╭─ Task inputs
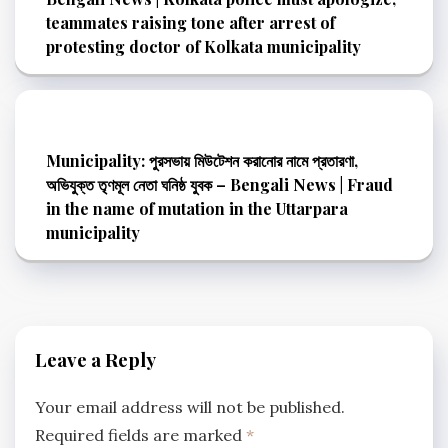
teammates raising tone after arrest of
protesting doctor of Kolkata municipality
Municipality: পুরসভায় মিউটেশন করানোর নামে প্রতারণা,
অভিযুক্ত তৃণমূল নেতা ঘনিষ্ঠ যুবক – Bengali News | Fraud
in the name of mutation in the Uttarpara
municipality
Leave a Reply
Your email address will not be published.
Required fields are marked
*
╰─
Task description :: Return only what runs from the line containing "Leave a Reply" to the last line of the records above, both ends included, exactly as written.

Worked solution ::
Leave a Reply
Your email address will not be published.
Required fields are marked
*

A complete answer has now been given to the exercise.